NOTE: Since the publication of this article, CBA News has learned that Petra Perner's presentation has been removed from the agenda of Cambridge Healthtech Institute’s High-Content Analysis conference. In addition, ImageInterpret is not officially affiliated with the HCA conference in any way, according to a CHI official.
This article has been updated from a previous version to clarify the fact that ImageInterpret is not demonstrating its software at the conference.
German firm ImageInterpret has become the latest software company to launch an image-analysis platform for the high-content screening market. The director of the German institute from which the company spun out two years ago will be showing off the program during Cambridge Healthtech Institute's upcoming High-Content Analysis conference in San Francisco.
ImageInterpret's high-content screening product, called Cell-Interpret, looks to make headway in an increasingly crowded market for independent image-analysis software. This market includes start-ups such as Vala Sciences, BioImagene, fellow German company Definiens, and various open-source academic projects, the most notable of which is at the Whitehead Institute for Biomedical Research.
Many high-content screening platform vendors, including Cellomics and Molecular Devices, also offer image-analysis software that can be used with competing instruments. However, these software packages are more often bundled with the imaging instrument from the same company, leaving many researchers little choice in image-analysis programs. Some researchers will use the bundled software but will look to other sources for specific add-on capabilities.
This, plus the fact that high-content screening has become more firmly entrenched in pharmaceutical research, has caused these start-ups to believe they can sell their image-analysis software to dissatisfied HCS instrument users.
"Our mission is that the system should give the final decision — so it's not just giving numbers, statistics, the sizes of objects, or other parameters, but the outcome is the decision a human expert would usually give."
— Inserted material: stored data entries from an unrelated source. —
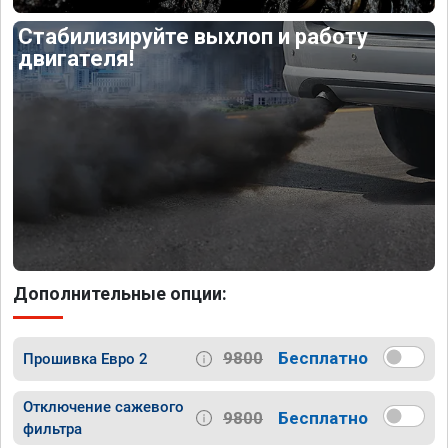
Стабилизируйте выхлоп и работу
двигателя!
Дополнительные опции:
9800
Бесплатно
Прошивка Евро 2
Отключение сажевого
9800
Бесплатно
фильтра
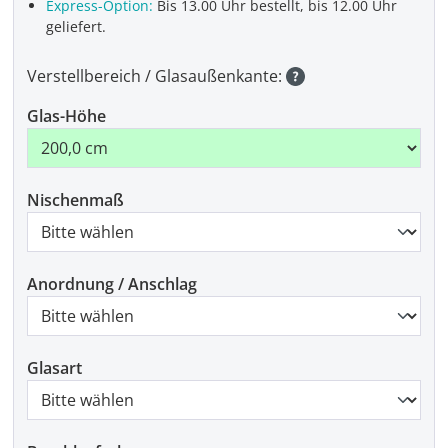
Express-Option:
Bis 13.00 Uhr bestellt, bis 12.00 Uhr
geliefert.
Verstellbereich / Glasaußenkante:
Glas-Höhe
Nischenmaß
Anordnung / Anschlag
Glasart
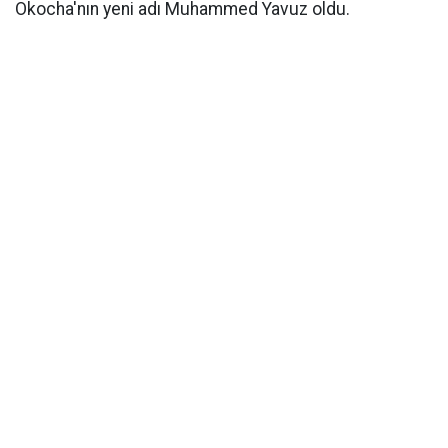
Okocha'nın yeni adı Muhammed Yavuz oldu.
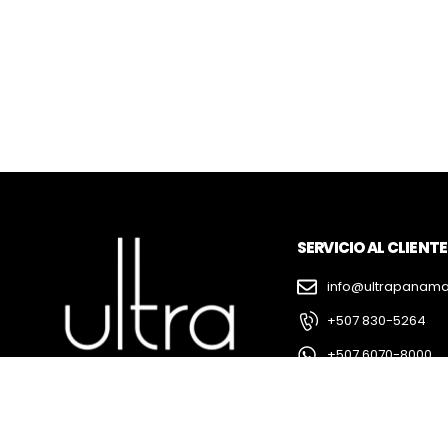
SERVICIO AL CLIENTE
info@ultrapanam
+507 830-5264
+507 6070-8000
+507 6090-1000
@Ultra_panama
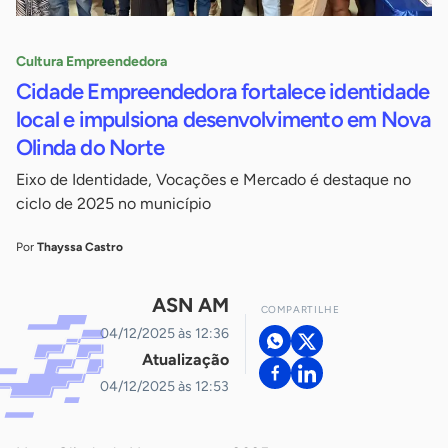
Cultura Empreendedora
Cidade Empreendedora fortalece identidade
local e impulsiona desenvolvimento em Nova
Olinda do Norte
Eixo de Identidade, Vocações e Mercado é destaque no
ciclo de 2025 no município
Por
Thayssa Castro
ASN AM
COMPARTILHE
04/12/2025 às 12:36
Atualização
04/12/2025 às 12:53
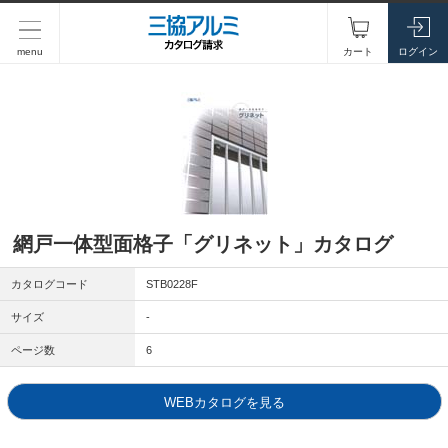
menu
カート
ログイン
網戸一体型面格子「グリネット」カタログ
カタログコード
STB0228F
サイズ
-
ページ数
6
WEBカタログを見る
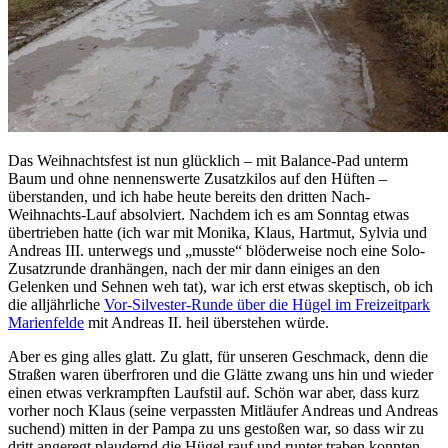
Das Weihnachtsfest ist nun glücklich – mit Balance-Pad unterm
Baum und ohne nennenswerte Zusatzkilos auf den Hüften –
überstanden, und ich habe heute bereits den dritten Nach-
Weihnachts-Lauf absolviert. Nachdem ich es am Sonntag etwas
übertrieben hatte (ich war mit Monika, Klaus, Hartmut, Sylvia und
Andreas III. unterwegs und „musste“ blöderweise noch eine Solo-
Zusatzrunde dranhängen, nach der mir dann einiges an den
Gelenken und Sehnen weh tat), war ich erst etwas skeptisch, ob ich
die alljährliche
Vor-Silvester-Runde über die Hügel im Freizeitpark
Marienfelde
mit Andreas II. heil überstehen würde.
Aber es ging alles glatt. Zu glatt, für unseren Geschmack, denn die
Straßen waren überfroren und die Glätte zwang uns hin und wieder
einen etwas verkrampften Laufstil auf. Schön war aber, dass kurz
vorher noch Klaus (seine verpassten Mitläufer Andreas und Andreas
suchend) mitten in der Pampa zu uns gestoßen war, so dass wir zu
dritt angeregt plaudernd die Hügel rauf und runter traben konnten…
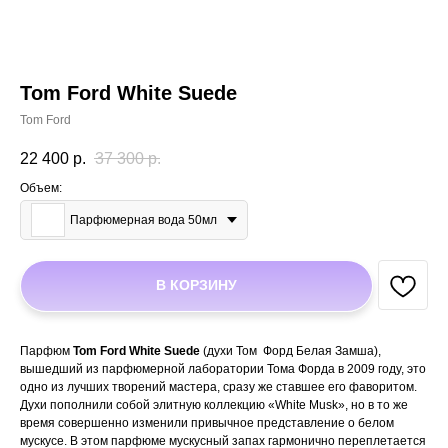
Tom Ford White Suede
Tom Ford
22 400
р.
37 300
р.
Объем:
Парфюмерная вода 50мл
В КОРЗИНУ
Парфюм
Tom Ford White Suede
(духи Том Форд Белая Замша),
вышедший из парфюмерной лаборатории Тома Форда в 2009 году, это
одно из лучших творений мастера, сразу же ставшее его фаворитом.
Духи пополнили собой элитную коллекцию «White Musk», но в то же
время совершенно изменили привычное представление о белом
мускусе. В этом парфюме мускусный запах гармонично переплетается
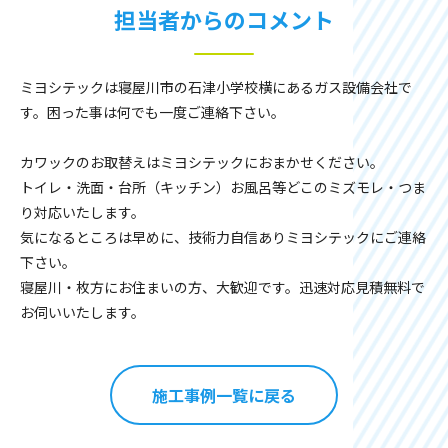
担当者からのコメント
ミヨシテックは寝屋川市の石津小学校横にあるガス設備会社で
す。困った事は何でも一度ご連絡下さい。
カワックのお取替えはミヨシテックにおまかせください。
トイレ・洗面・台所（キッチン）お風呂等どこのミズモレ・つま
り対応いたします。
気になるところは早めに、技術力自信ありミヨシテックにご連絡
下さい。
寝屋川・枚方にお住まいの方、大歓迎です。迅速対応見積無料で
お伺いいたします。
施工事例一覧に戻る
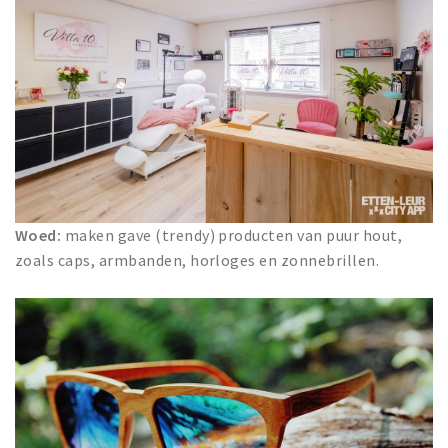
Woed:
maken gave (trendy) producten van puur hout,
zoals caps, armbanden, horloges en zonnebrillen.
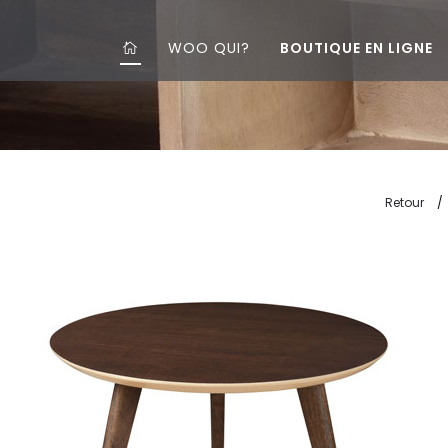
WOO QUI?
BOUTIQUE EN LIGNE
Retour
/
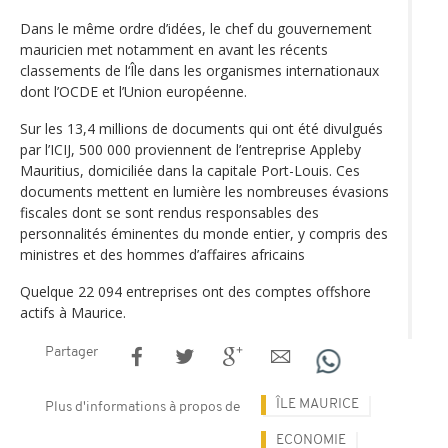
Dans le même ordre d’idées, le chef du gouvernement
mauricien met notamment en avant les récents
classements de l‘Île dans les organismes internationaux
dont l’OCDE et l’Union européenne.
Sur les 13,4 millions de documents qui ont été divulgués
par l’ICIJ, 500 000 proviennent de l’entreprise Appleby
Mauritius, domiciliée dans la capitale Port-Louis. Ces
documents mettent en lumière les nombreuses évasions
fiscales dont se sont rendus responsables des
personnalités éminentes du monde entier, y compris des
ministres et des hommes d’affaires africains
Quelque 22 094 entreprises ont des comptes offshore
actifs à Maurice.
Partager
ÎLE MAURICE
Plus d'informations à propos de
ECONOMIE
Definiens, Vala, and BioImagene must still convince potential customers that their image-analysis software offers something better than what is bundled with HCS instrument platforms. Definiens, for one, claims that its method is unique because it is based on the type of cognitive object recognition originally used to interpret satellite imagery; Vala, meanwhile, has been touting the compatibility of its software with most every imaging platform on the market.
ImageInterpret's software appears to be closer to Definiens' in that the algorithms based on object recognition can be applied across a broad range of scientific images, from MRI scans to stained tissue slices to fluorescence microscope images.
ImageInterpret was spun out of the Institute of Computer Vision and Applied Computer Sciences (IBaL) in Leipzig two years ago. "We are developing [software] based on machine learning, data mining, and case-based reasoning," IBaL Director Petra Perner, told CBA News. "And we are developing flexible image-analysis and image-interpretation methods based on these techniques.
"The software can interpret images like a trained human expert, and sometimes, the acuity of the system is often better than a trained human expert," added Perner, who is not officially affiliated with ImageInterpret, but will be presenting research based on the software at the conference. "Our mission is that the system should give the final decision — so it's not just giving numbers, statistics, the sizes of objects, or other parameters, but the outcome is the decision a human expert would usually give — in this case, the outcome might be a certain cell pattern."
ImageInterpret started as an "application-independent" image-analysis company, meaning that its goal was to sell software to whomever needed an automated method for interpreting images in the biological sciences.
However, its flagship product was for HEp-2 cell pattern analysis, which is used in the diagnosis of autoimmune diseases. It was in this application area that the company signed its first partnership, with German firm Autoimmun Diagnostika, which markets readers and robotics for autoimmune assays.
Yet recently, like Definiens, ImageInterpret noticed the burgeoning high-content screening industry and saw the applicability of its software to fluorescence-based cell images.
Another feature that ImageInterpret is touting is its ability to analyze and interpret images of varying quality. This segues into the fact that it does not really matter what type of imaging platform is used in combination with Cell-Interpret, Perner said.
"We are not relying on image acquisition," she said. "There are a lot of different instruments around that produce images. If an assay produces an image, afterwards, the image has to get analyzed, and it doesn't matter what system produced the image. We can analyze the images from any kind of unit." She added that it is only necessary that the image is a bitmap, tiff, or some other common image file format.